(Stored data)
——

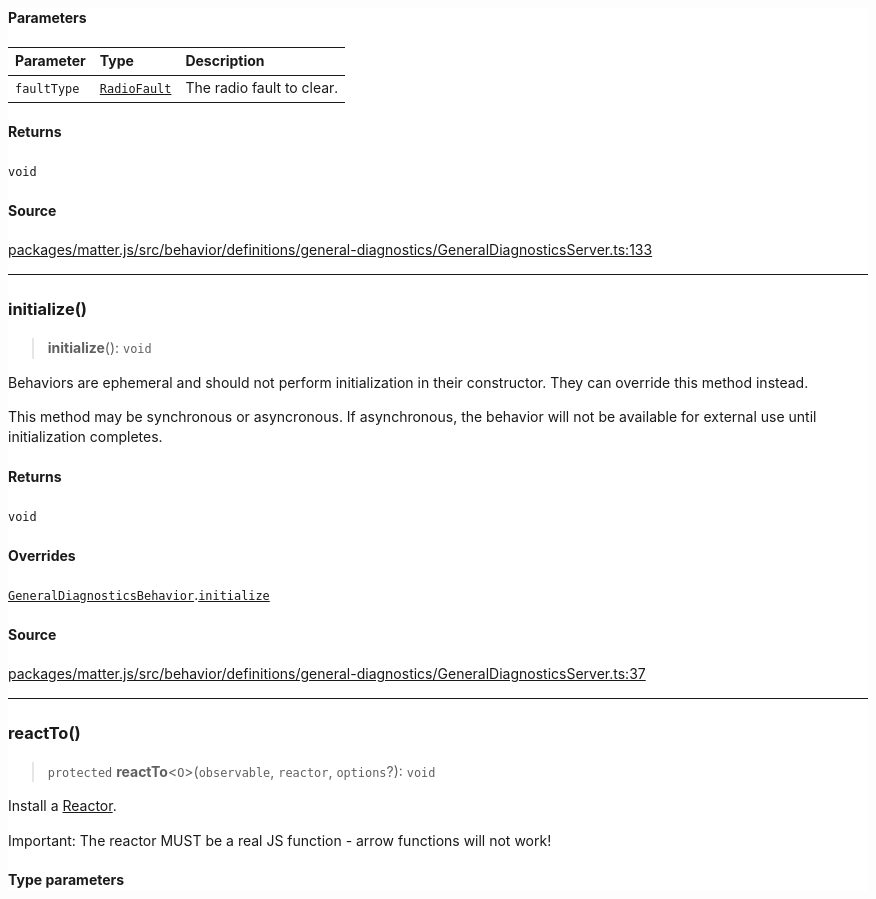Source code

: #### Parameters

| Parameter | Type | Description |
| :------ | :------ | :------ |
| `faultType` | [`RadioFault`](../../../../../cluster/export/namespaces/GeneralDiagnostics/enumerations/RadioFault.md) | The radio fault to clear. |

#### Returns

`void`

#### Source

[packages/matter.js/src/behavior/definitions/general-diagnostics/GeneralDiagnosticsServer.ts:133](https://github.com/project-chip/matter.js/blob/7a8cbb56b87d4ccf34bec5a9a95ab40a1711324f/packages/matter.js/src/behavior/definitions/general-diagnostics/GeneralDiagnosticsServer.ts#L133)

***

### initialize()

> **initialize**(): `void`

Behaviors are ephemeral and should not perform initialization in their constructor.  They can override this
method instead.

This method may be synchronous or asyncronous.  If asynchronous, the behavior will not be available for external
use until initialization completes.

#### Returns

`void`

#### Overrides

[`GeneralDiagnosticsBehavior`](../interfaces/GeneralDiagnosticsBehavior.md).[`initialize`](../interfaces/GeneralDiagnosticsBehavior.md#initialize)

#### Source

[packages/matter.js/src/behavior/definitions/general-diagnostics/GeneralDiagnosticsServer.ts:37](https://github.com/project-chip/matter.js/blob/7a8cbb56b87d4ccf34bec5a9a95ab40a1711324f/packages/matter.js/src/behavior/definitions/general-diagnostics/GeneralDiagnosticsServer.ts#L37)

***

### reactTo()

> `protected` **reactTo**\<`O`\>(`observable`, `reactor`, `options`?): `void`

Install a [Reactor](../../../../export/README.md#reactortr).

Important: The reactor MUST be a real JS function - arrow functions will not work!

#### Type parameters
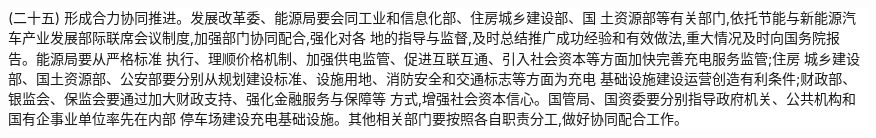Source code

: (二十五) 形成合力协同推进。发展改革委、能源局要会同工业和信息化部、住房城乡建设部、国 土资源部等有关部门,依托节能与新能源汽车产业发展部际联席会议制度,加强部门协同配合,强化对各 地的指导与监督,及时总结推广成功经验和有效做法,重大情况及时向国务院报告。能源局要从严格标准 执行、理顺价格机制、加强供电监管、促进互联互通、引入社会资本等方面加快完善充电服务监管;住房 城乡建设部、国土资源部、公安部要分别从规划建设标准、设施用地、消防安全和交通标志等方面为充电 基础设施建设运营创造有利条件;财政部、银监会、保监会要通过加大财政支持、强化金融服务与保障等 方式,增强社会资本信心。国管局、国资委要分别指导政府机关、公共机构和国有企事业单位率先在内部 停车场建设充电基础设施。其他相关部门要按照各自职责分工,做好协同配合工作。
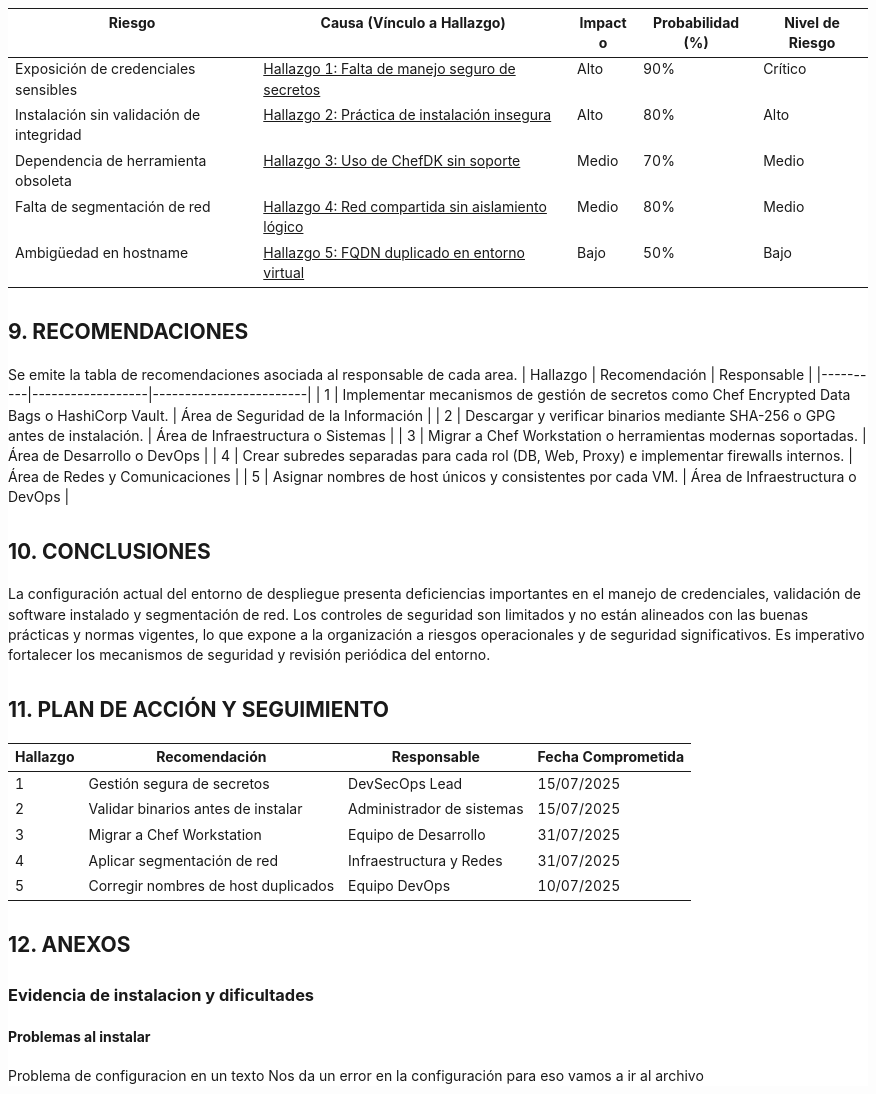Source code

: | Riesgo                              | Causa (Vínculo a Hallazgo)                                                                 | Impacto | Probabilidad (%) | Nivel de Riesgo |
|-------------------------------------|---------------------------------------------------------------------------------------------|---------|------------------|------------------|
| Exposición de credenciales sensibles | [Hallazgo 1: Falta de manejo seguro de secretos](#hallazgo-1-exposición-de-credenciales-en-texto-plano) | Alto    | 90%              | Crítico          |
| Instalación sin validación de integridad | [Hallazgo 2: Práctica de instalación insegura](#hallazgo-2-instalación-de-chefdk-sin-validación-de-integridad) | Alto    | 80%              | Alto             |
| Dependencia de herramienta obsoleta | [Hallazgo 3: Uso de ChefDK sin soporte](#hallazgo-3-uso-de-herramienta-obsoleta-chefdk)    | Medio   | 70%              | Medio            |
| Falta de segmentación de red        | [Hallazgo 4: Red compartida sin aislamiento lógico](#hallazgo-4-segmentación-de-red-insuficiente) | Medio   | 80%              | Medio            |
| Ambigüedad en hostname              | [Hallazgo 5: FQDN duplicado en entorno virtual](#hallazgo-5-ambigüedad-en-hostname-de-máquinas-virtuales) | Bajo    | 50%              | Bajo             |

<div style="page-break-after: always;"></div>

## 9. RECOMENDACIONES
Se emite la tabla de recomendaciones asociada al responsable de cada area.
| Hallazgo | Recomendación | Responsable |
|----------|------------------|------------------------|
| 1 | Implementar mecanismos de gestión de secretos como Chef Encrypted Data Bags o HashiCorp Vault. | Área de Seguridad de la Información |
| 2 | Descargar y verificar binarios mediante SHA-256 o GPG antes de instalación. | Área de Infraestructura o Sistemas |
| 3 | Migrar a Chef Workstation o herramientas modernas soportadas. | Área de Desarrollo o DevOps |
| 4 | Crear subredes separadas para cada rol (DB, Web, Proxy) e implementar firewalls internos. | Área de Redes y Comunicaciones |
| 5 | Asignar nombres de host únicos y consistentes por cada VM. | Área de Infraestructura o DevOps |


## 10. CONCLUSIONES
La configuración actual del entorno de despliegue presenta deficiencias importantes en el manejo de credenciales, validación de software instalado y segmentación de red. Los controles de seguridad son limitados y no están alineados con las buenas prácticas y normas vigentes, lo que expone a la organización a riesgos operacionales y de seguridad significativos. Es imperativo fortalecer los mecanismos de seguridad y revisión periódica del entorno.


## 11. PLAN DE ACCIÓN Y SEGUIMIENTO

| Hallazgo | Recomendación | Responsable | Fecha Comprometida |
|----------|----------------|-------------|---------------------|
| 1        | Gestión segura de secretos | DevSecOps Lead | 15/07/2025 |
| 2        | Validar binarios antes de instalar | Administrador de sistemas | 15/07/2025 |
| 3        | Migrar a Chef Workstation | Equipo de Desarrollo | 31/07/2025 |
| 4        | Aplicar segmentación de red | Infraestructura y Redes | 31/07/2025 |
| 5        | Corregir nombres de host duplicados | Equipo DevOps | 10/07/2025 |

<div style="page-break-after: always;"></div>

## 12. ANEXOS
### Evidencia de instalacion y dificultades
#### Problemas al instalar
Problema de configuracion en un texto
Nos da un error en la configuración para eso vamos a ir al archivo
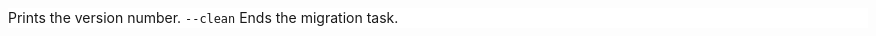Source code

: <td>Prints the version number.</td>
</tr>
<tr>
<td><code>--clean</code></td>
<td>Ends the migration task.</td>
</tr>
</tbody>
</table>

——

Find "#### Problemas al instalar" in the entries, then reproduce that line and each line after it exactly, through the last one. Pictures do not go in.

#### Problemas al instalar
Problema de configuracion en un texto
Nos da un error en la configuración para eso vamos a ir al archivo
Source code

: <td>Prints the version number.</td>
</tr>
<tr>
<td><code>--clean</code></td>
<td>Ends the migration task.</td>
</tr>
</tbody>
</table>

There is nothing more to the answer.